# I trust you



## BrendaP

Are these phrases grammatically correct?

I trust you more than (I trust) anyone else.
Σ'εμπιστεύομαι περισσότερο από (εμπιστεύομαι) οποιοσδήποτε άλλος.

I trust you like (I trust) no one else.
Σ'εμπιστεύομαι σαν (εμπιστεύομαι) κανείς άλλος.

In both phrases, can I omit the second "I trust" and have it implied?

Thank you.


----------



## giannis321

I trust you more than anyone else.
Σε εμπιστεύομαι περισσότερο από οποιο*ν*δήποτε άλλο.
(OR:_Σε εμπιστεύομαι περισσότερο από όσο εμπιστεύομαι οποιονδήποτε άλλο._)
 
I trust you like no one else.
Σε εμπιστεύομαι όπως κανέναν άλλο.
_(OR:__Σε εμπιστεύομαι όπως δεν εμπιστεύομαι κανέναν άλλο._)

Yes, you can omit the second "I trust".


----------



## artion

Also you may omit άλλο(ν).


----------



## BrendaP

Thank you both for your help.
So, κανείς άλλος is wrong to say "anyone else"?


----------



## giannis321

It's perfectly fine.
You can also say:
Κανένας άλλος / Άλλος κανείς


----------



## BrendaP

Again, thank you so much.  I appreciate your help.


----------



## artion

BrendaP said:


> Thank you both for your help.
> So, κανείς άλλος is wrong to say "anyone else"?



κανείς άλλος is nominative.
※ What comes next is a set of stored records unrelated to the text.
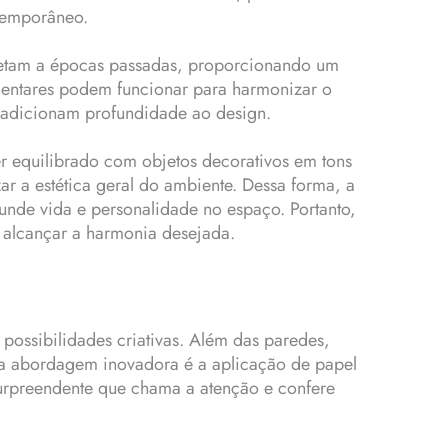
ntemporâneo.
emetam a épocas passadas, proporcionando um
ementares podem funcionar para harmonizar o
 adicionam profundidade ao design.
 equilibrado com objetos decorativos em tons
r a estética geral do ambiente. Dessa forma, a
nde vida e personalidade no espaço. Portanto,
 alcançar a harmonia desejada.
ossibilidades criativas. Além das paredes,
a abordagem inovadora é a aplicação de papel
 surpreendente que chama a atenção e confere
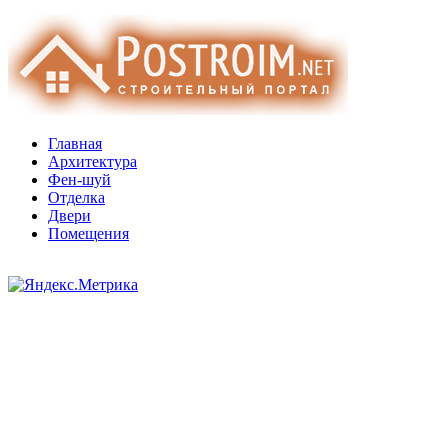
Главная
Архитектура
Фен-шуй
Отделка
Двери
Помещения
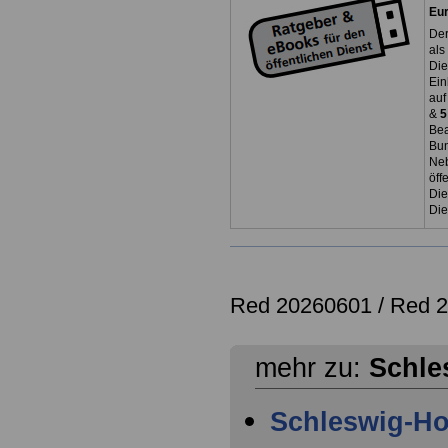
Eu
Der
als
Die
Ein
auf
&
5
Bea
Bun
Neb
öff
Die
Die
Red 20260601 /
Red 
mehr zu:
Schle
Schleswig-Ho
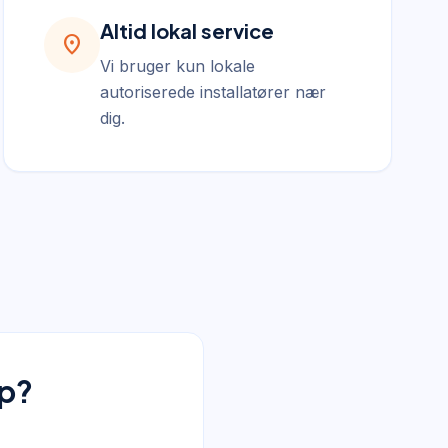
Altid lokal service
location_on
Vi bruger kun lokale
autoriserede installatører nær
dig.
up?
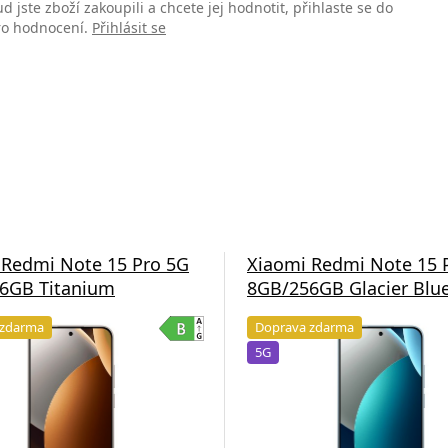
d jste zboží zakoupili a chcete jej hodnotit, přihlaste se do
pro hodnocení.
Přihlásit se
 Redmi Note 15 Pro 5G
Xiaomi Redmi Note 15 
6GB Titanium
8GB/256GB Glacier Blu
 zdarma
Doprava zdarma
5G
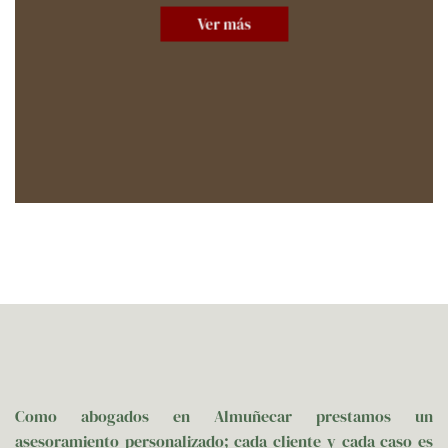
Ver más
Como abogados en Almuñecar prestamos un
asesoramiento personalizado; cada cliente y cada caso es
But in your sentence has to be in acusative: κανέναν άλλο(ν). 

Τhe syntax is: I trust (love etc) + object in acusative. Check a grammar book.


----------



## ireney

It may very well be just me, but I think it may have gotten a bit confusing.

The mistake in the OP is that you used nominative as opposed to accusative as artion mentioned.
Using either "οποιονδήποτε άλλο" or "κανέναν άλλο" is right in this case. However, just as in English you could omit "else" and go with just "anybody", you could do the same in Greek.
The two expressions, "οποιοσδήποτε άλλος" and "κανένας άλλος" are equivalent in many cases but not always (little mod in me says it's a subject for a different thread though  ).


----------



## BrendaP

Thank you Ireney, and thank you, again, artion


----------